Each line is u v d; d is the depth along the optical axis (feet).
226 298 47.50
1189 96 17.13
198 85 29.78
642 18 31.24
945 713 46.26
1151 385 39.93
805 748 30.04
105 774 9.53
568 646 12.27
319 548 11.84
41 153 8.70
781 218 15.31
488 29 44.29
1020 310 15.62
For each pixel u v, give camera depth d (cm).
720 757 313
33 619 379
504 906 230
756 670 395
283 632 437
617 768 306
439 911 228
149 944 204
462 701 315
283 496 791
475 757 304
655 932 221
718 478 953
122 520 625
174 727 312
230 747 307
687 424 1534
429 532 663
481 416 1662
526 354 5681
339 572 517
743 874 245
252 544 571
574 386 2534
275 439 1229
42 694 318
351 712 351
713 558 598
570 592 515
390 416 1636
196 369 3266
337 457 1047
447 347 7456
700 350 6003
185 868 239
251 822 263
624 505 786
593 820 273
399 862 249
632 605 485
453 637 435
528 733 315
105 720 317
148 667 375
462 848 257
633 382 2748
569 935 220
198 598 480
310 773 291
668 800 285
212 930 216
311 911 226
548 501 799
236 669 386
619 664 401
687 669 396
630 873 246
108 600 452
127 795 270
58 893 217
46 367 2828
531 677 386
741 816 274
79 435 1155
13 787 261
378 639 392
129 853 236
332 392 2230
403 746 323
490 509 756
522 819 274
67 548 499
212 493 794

######

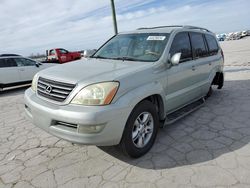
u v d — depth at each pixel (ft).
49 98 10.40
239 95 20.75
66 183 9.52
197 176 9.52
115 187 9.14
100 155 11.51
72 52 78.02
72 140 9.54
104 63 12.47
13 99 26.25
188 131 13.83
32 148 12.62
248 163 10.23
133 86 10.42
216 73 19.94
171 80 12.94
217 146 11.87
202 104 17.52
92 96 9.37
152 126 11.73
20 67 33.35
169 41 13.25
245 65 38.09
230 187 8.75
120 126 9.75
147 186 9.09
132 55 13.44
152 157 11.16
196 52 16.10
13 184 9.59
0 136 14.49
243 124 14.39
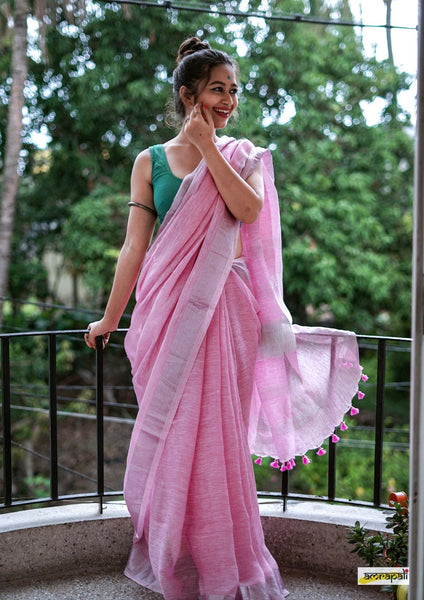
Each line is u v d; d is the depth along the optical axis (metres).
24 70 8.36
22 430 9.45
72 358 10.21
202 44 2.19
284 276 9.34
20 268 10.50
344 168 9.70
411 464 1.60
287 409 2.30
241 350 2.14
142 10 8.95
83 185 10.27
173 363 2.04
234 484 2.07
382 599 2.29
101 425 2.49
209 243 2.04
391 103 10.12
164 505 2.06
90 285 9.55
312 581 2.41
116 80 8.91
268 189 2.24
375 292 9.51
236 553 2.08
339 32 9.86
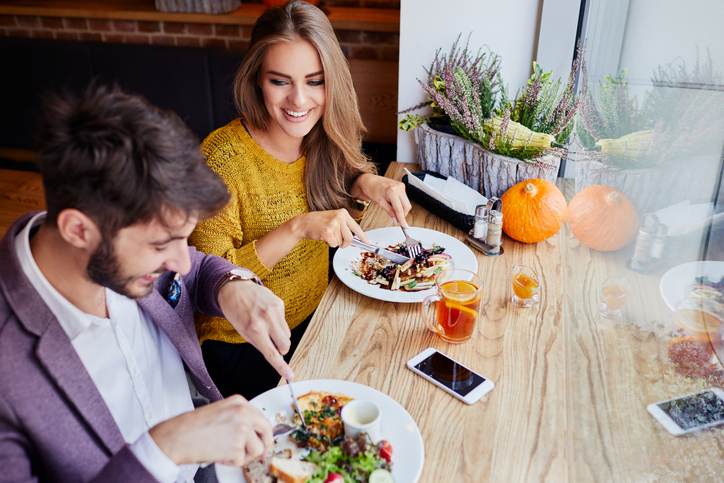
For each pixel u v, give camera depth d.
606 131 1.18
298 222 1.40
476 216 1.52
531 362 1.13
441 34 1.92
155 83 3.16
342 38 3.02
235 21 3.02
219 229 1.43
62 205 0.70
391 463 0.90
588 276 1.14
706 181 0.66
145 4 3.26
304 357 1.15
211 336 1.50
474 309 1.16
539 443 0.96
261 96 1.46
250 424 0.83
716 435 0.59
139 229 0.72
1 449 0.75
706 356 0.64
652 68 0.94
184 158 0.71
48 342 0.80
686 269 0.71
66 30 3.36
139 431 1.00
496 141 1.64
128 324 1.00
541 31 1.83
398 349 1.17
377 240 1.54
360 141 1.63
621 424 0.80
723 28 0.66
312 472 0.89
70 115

######

● Exercise objective: Above are the records; copy exactly the lines from the line with "630 873 246" through the line with "212 493 794", both included.

● Answer for the task:
630 873 246
108 600 452
127 795 270
58 893 217
46 367 2828
531 677 386
741 816 274
79 435 1155
13 787 261
378 639 392
129 853 236
332 392 2230
403 746 323
490 509 756
522 819 274
67 548 499
212 493 794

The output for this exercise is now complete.